(Dataset records)

------------------------------------

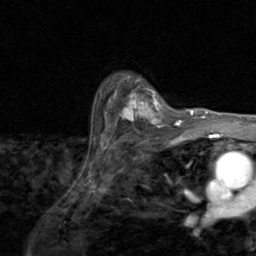
Breast MRI (dynamic contrast-enhanced), one axial slice; slice 68 of 80 in the series (ordered by position); cropped to one breast; dynamic contrast-enhanced series, time point 2 of 8 at this slice position (early post-contrast); 1.5 T; TE 1.7 ms, TR 4.5 ms; 256 × 256 image matrix, field of view 180 × 180 mm. Female patient.
Annotated regions visible in this slice (semi-automatically segmented with operator editing):
- enhancing-tissue mask used for the functional tumour volume (all voxels passing the contrast-enhancement thresholds inside the analysis volume; usually the tumour): bounding box <110,81,171,128> (left, top, right, bottom; pixels)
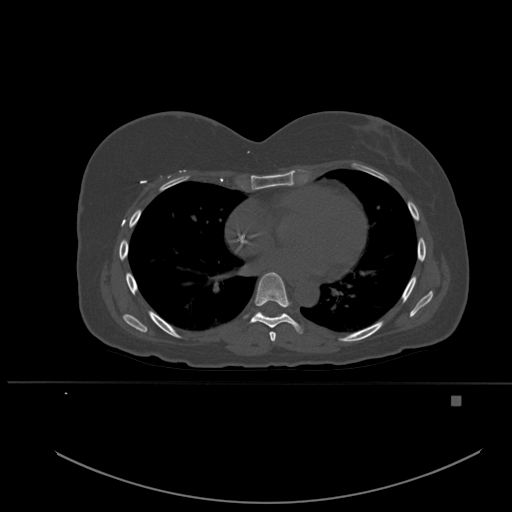
CT including the spine, one axial slice; position 335 of 651 along the scan axis; bone window (W 1800 / L 400 HU); 512 × 512 image matrix, field of view 443 × 443 mm. Female patient, age 49 years. From the clinical record (not read from this slice): primary cancer: breast; vertebrae with lytic lesions (as recorded): L3, T12, L4.
Outlined on this slice (semi-automatically segmented with operator editing):
- T6 vertebra: bounding box [x1, y1, x2, y2] px = [269, 331, 276, 342]
- T7 vertebra: [250, 272, 303, 334]
- T8 vertebra: [260, 312, 284, 314]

------------------------------------

Your assignment |
Please copy every line from the entries that includes the word "semi".

Solution for this task |
Annotated regions visible in this slice (semi-automatically segmented with operator editing):
Outlined on this slice (semi-automatically segmented with operator editing):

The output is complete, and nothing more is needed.